**Assignment:**
Please extract every one of the lines below word for word, and leave the pictures out of your answer.

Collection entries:
□ □ □ □ □
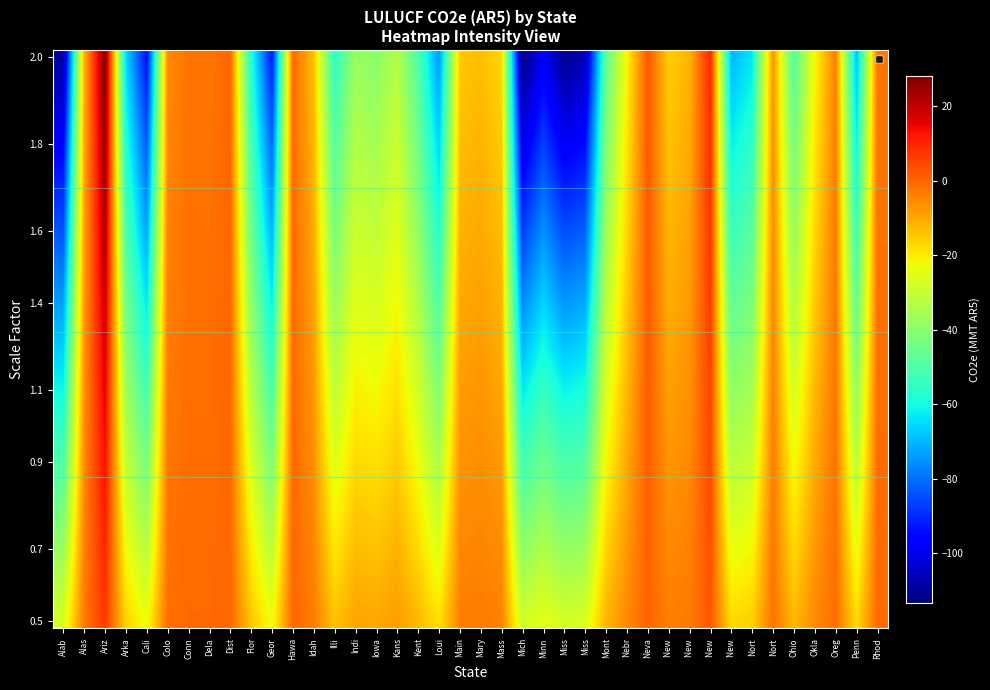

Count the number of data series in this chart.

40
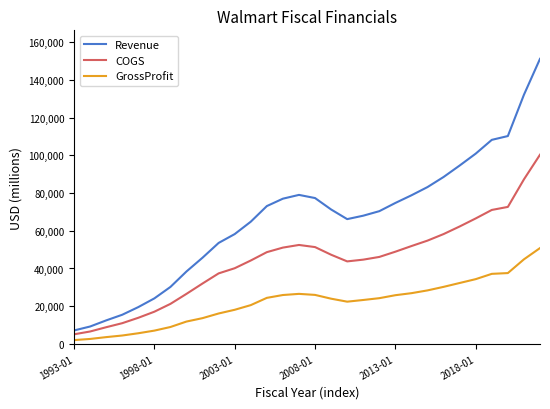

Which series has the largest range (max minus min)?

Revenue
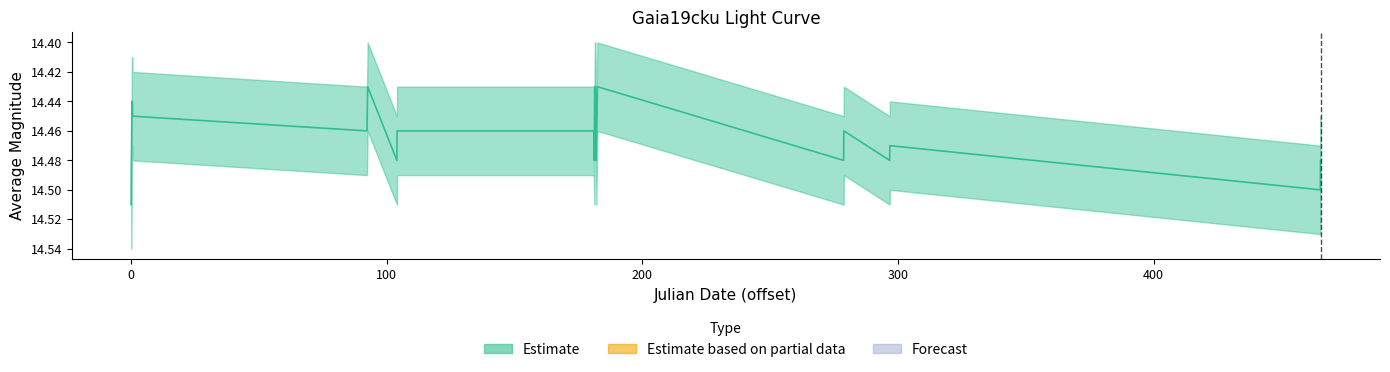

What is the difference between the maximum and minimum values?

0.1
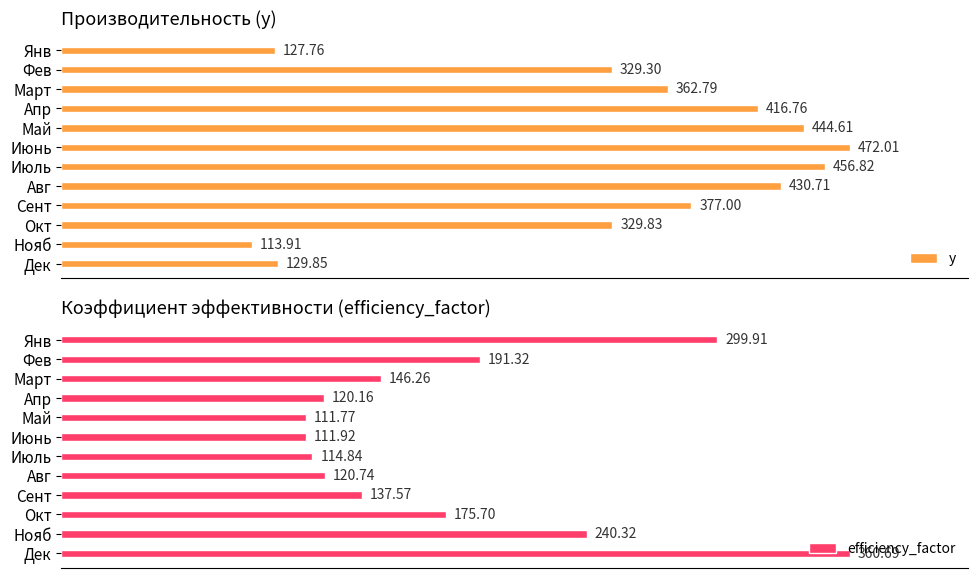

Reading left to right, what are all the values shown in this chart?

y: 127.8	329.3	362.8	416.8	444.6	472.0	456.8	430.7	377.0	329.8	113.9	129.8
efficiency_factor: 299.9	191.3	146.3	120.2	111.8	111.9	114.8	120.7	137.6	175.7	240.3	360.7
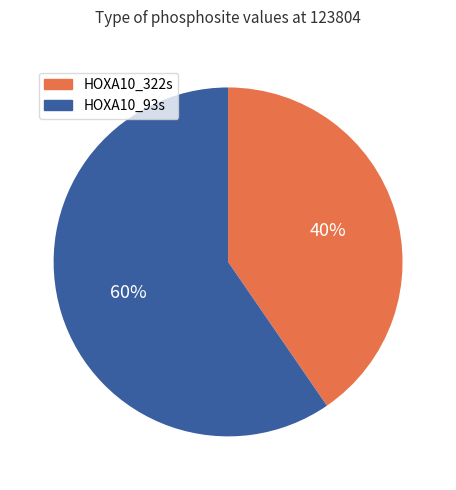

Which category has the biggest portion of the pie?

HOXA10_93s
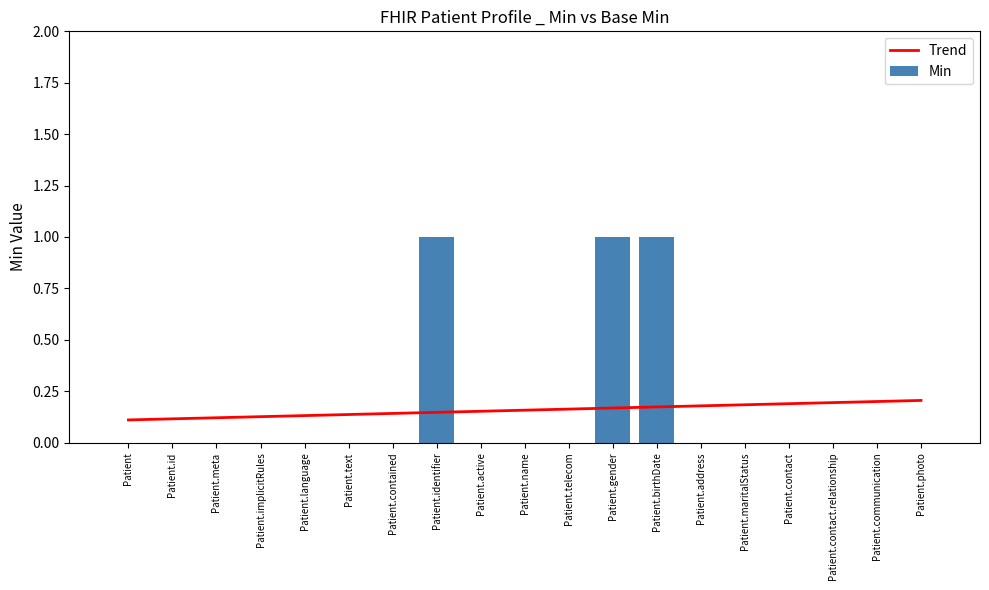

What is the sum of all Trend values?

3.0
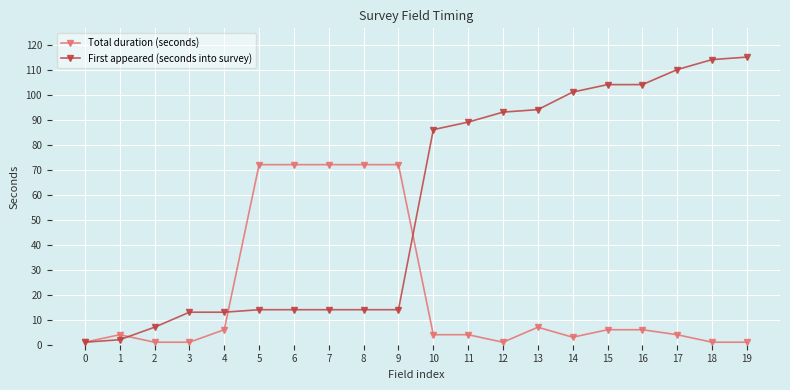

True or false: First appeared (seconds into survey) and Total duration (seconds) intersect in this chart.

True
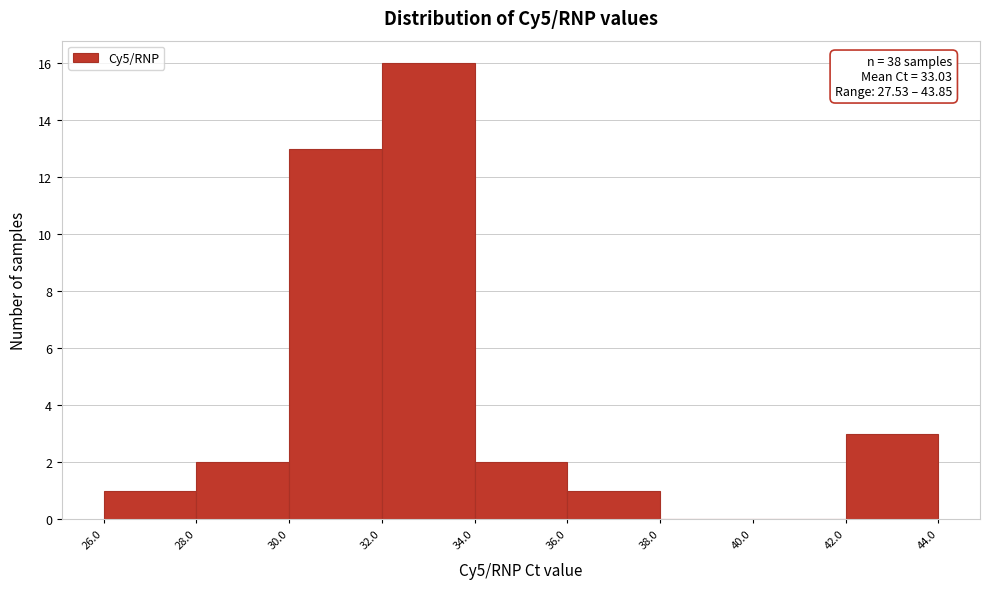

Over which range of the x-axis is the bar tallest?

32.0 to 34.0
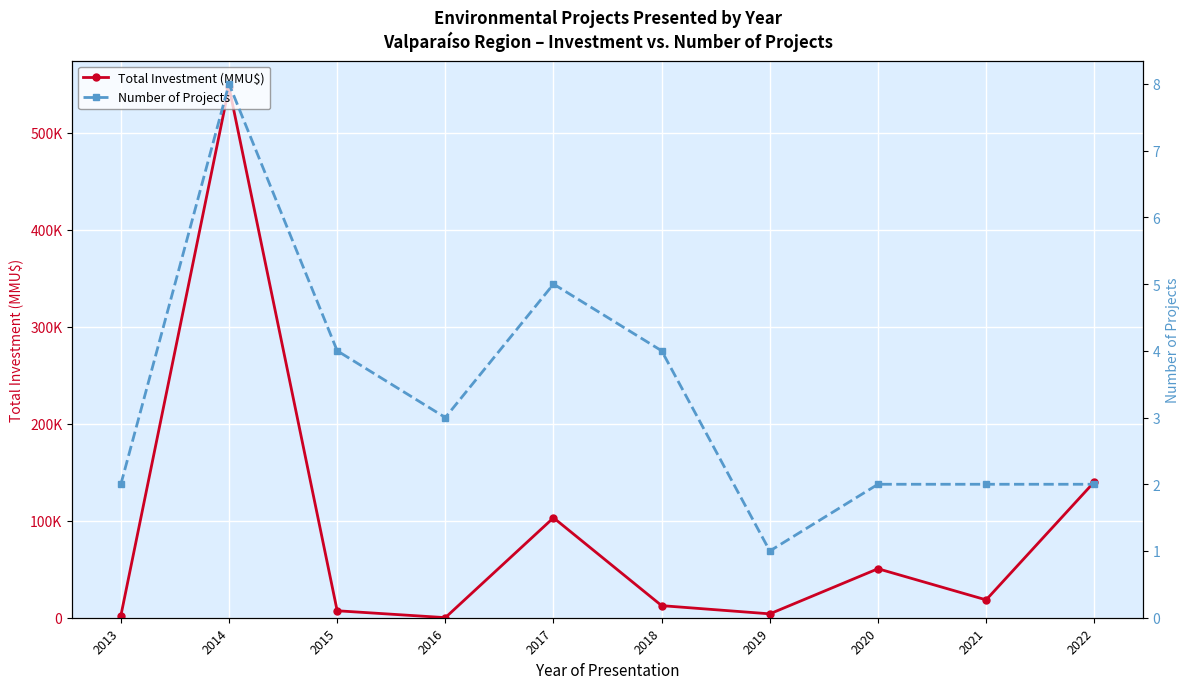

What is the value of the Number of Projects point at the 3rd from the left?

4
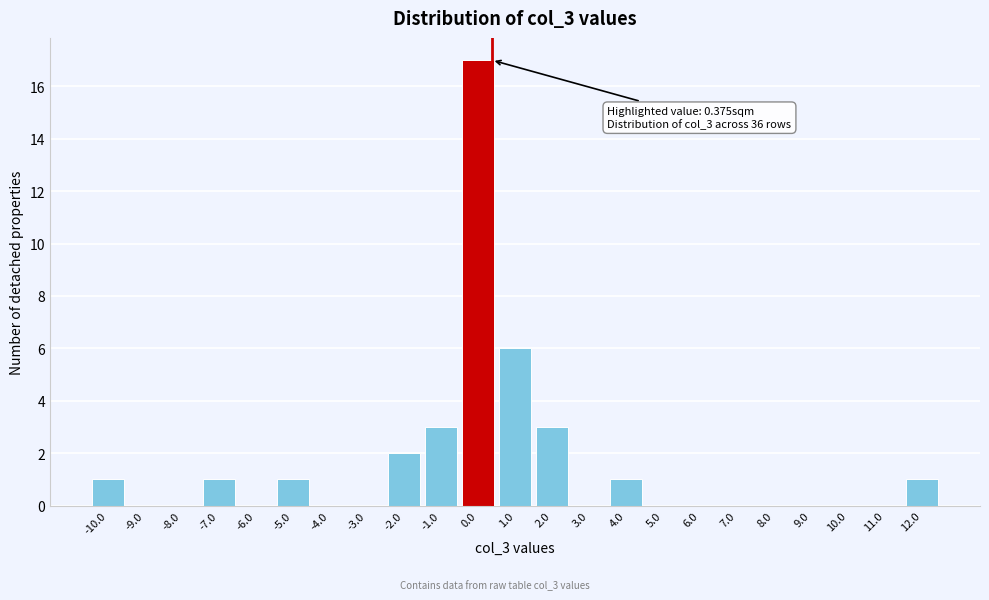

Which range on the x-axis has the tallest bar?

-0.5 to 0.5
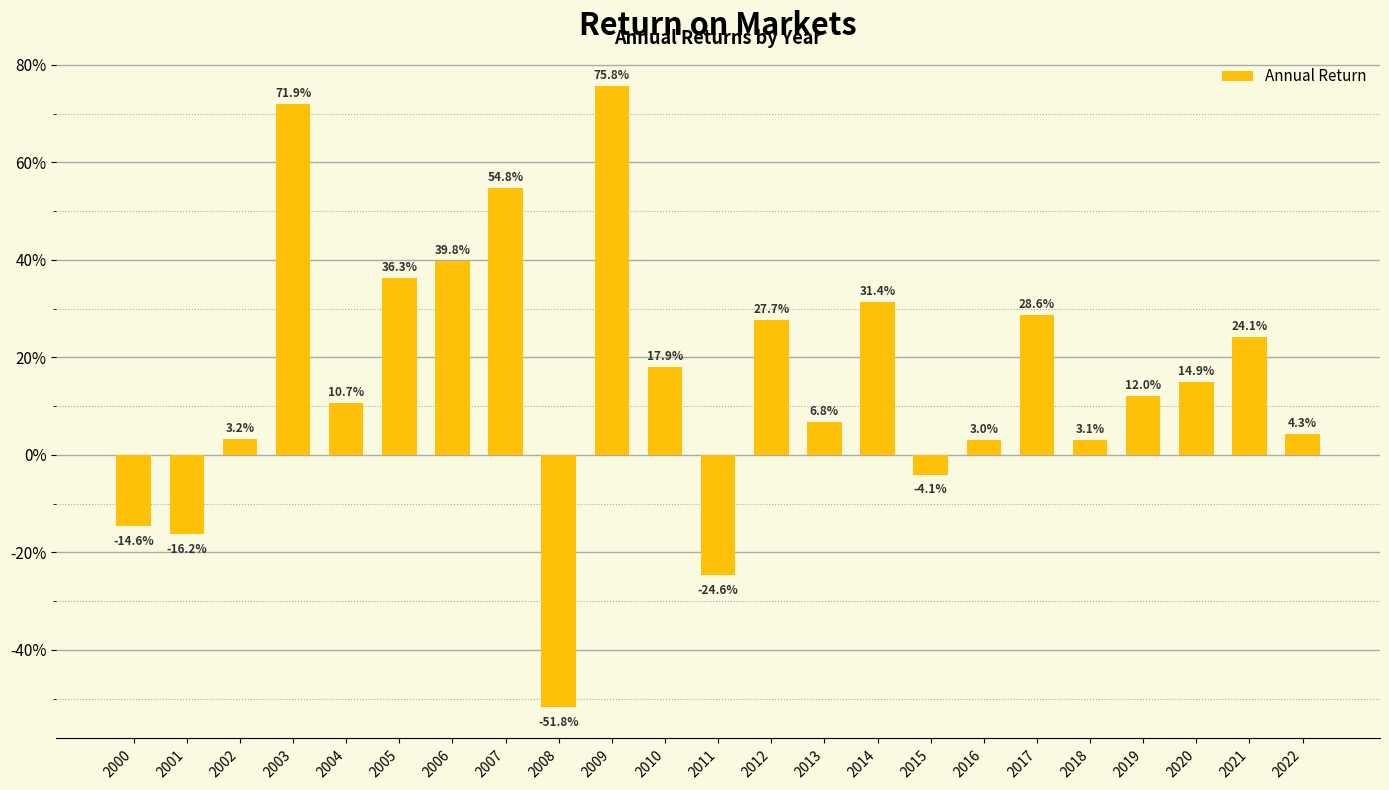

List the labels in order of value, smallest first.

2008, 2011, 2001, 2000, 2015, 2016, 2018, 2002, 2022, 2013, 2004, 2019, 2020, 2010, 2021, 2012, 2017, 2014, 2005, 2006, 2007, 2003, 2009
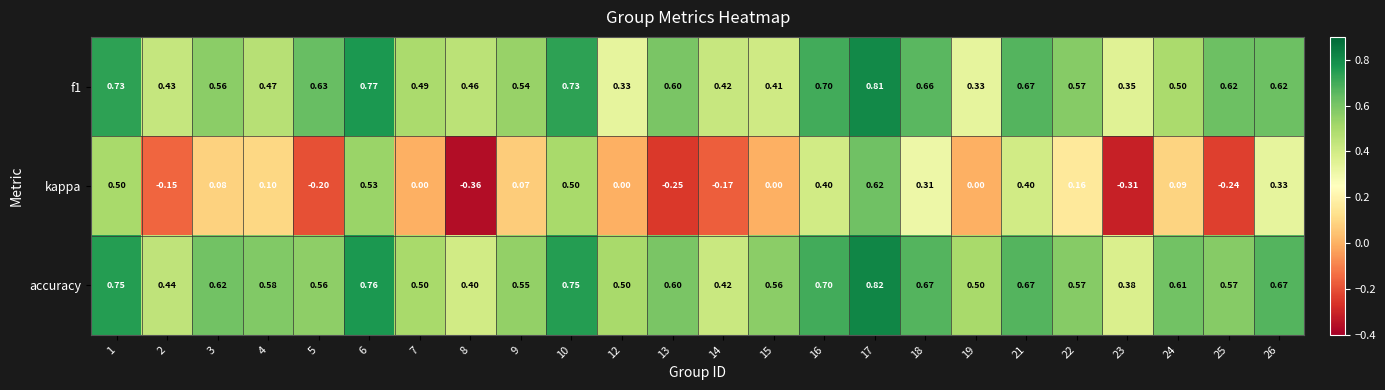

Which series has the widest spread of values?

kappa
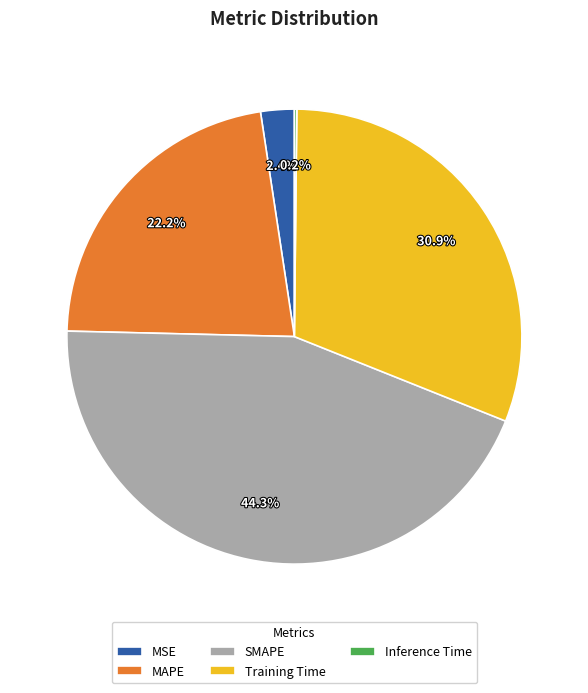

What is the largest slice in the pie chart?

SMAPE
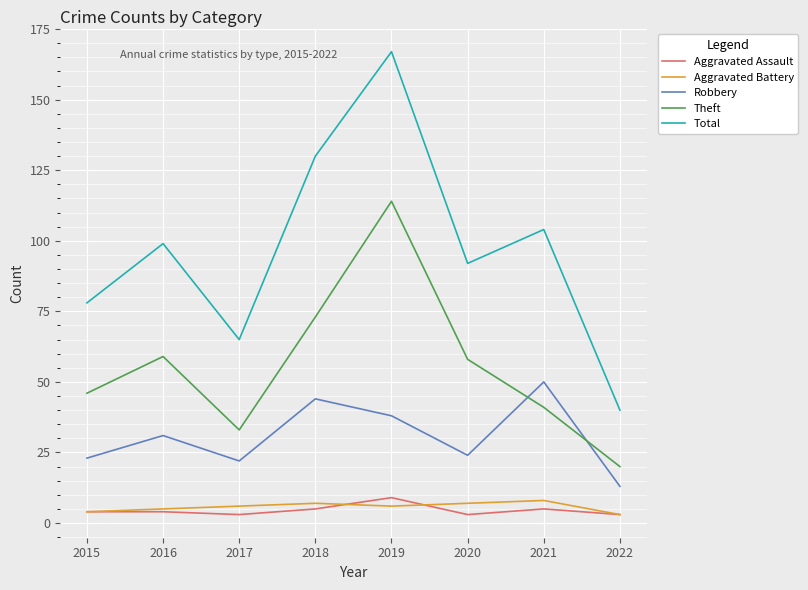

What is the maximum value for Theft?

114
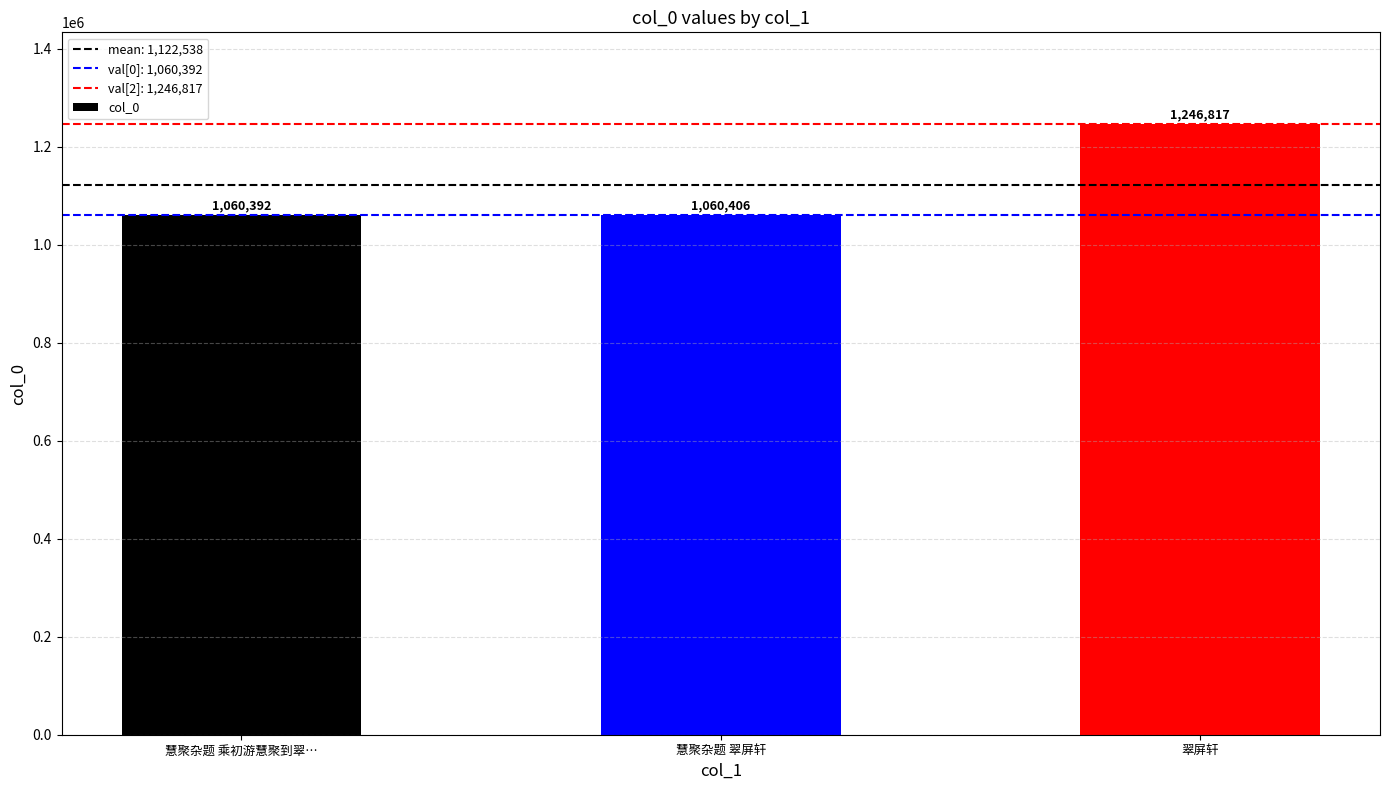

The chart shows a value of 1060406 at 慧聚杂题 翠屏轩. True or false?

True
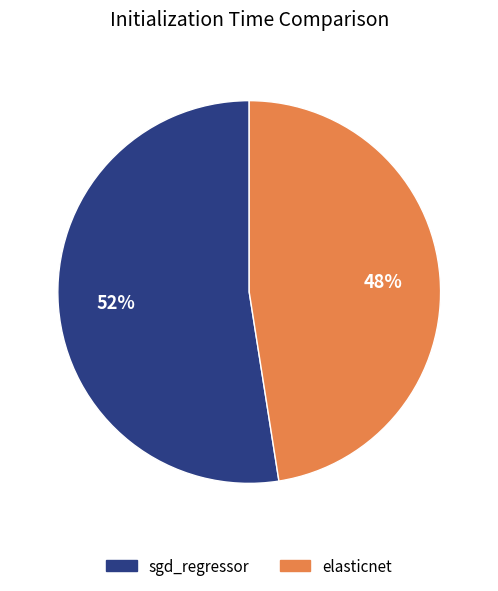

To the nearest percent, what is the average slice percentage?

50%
□ □ □ □ □
**Answer to this exercise:**
Count the number of data series in this chart.

40

Which series has the largest range (max minus min)?

Revenue

What is the difference between the maximum and minimum values?

0.1

Reading left to right, what are all the values shown in this chart?

y: 127.8	329.3	362.8	416.8	444.6	472.0	456.8	430.7	377.0	329.8	113.9	129.8
efficiency_factor: 299.9	191.3	146.3	120.2	111.8	111.9	114.8	120.7	137.6	175.7	240.3	360.7

Which category has the biggest portion of the pie?

HOXA10_93s

What is the sum of all Trend values?

3.0

True or false: First appeared (seconds into survey) and Total duration (seconds) intersect in this chart.

True

Over which range of the x-axis is the bar tallest?

32.0 to 34.0

What is the value of the Number of Projects point at the 3rd from the left?

4

Which range on the x-axis has the tallest bar?

-0.5 to 0.5

List the labels in order of value, smallest first.

2008, 2011, 2001, 2000, 2015, 2016, 2018, 2002, 2022, 2013, 2004, 2019, 2020, 2010, 2021, 2012, 2017, 2014, 2005, 2006, 2007, 2003, 2009

Which series has the widest spread of values?

kappa

What is the largest slice in the pie chart?

SMAPE

What is the maximum value for Theft?

114

The chart shows a value of 1060406 at 慧聚杂题 翠屏轩. True or false?

True

To the nearest percent, what is the average slice percentage?

50%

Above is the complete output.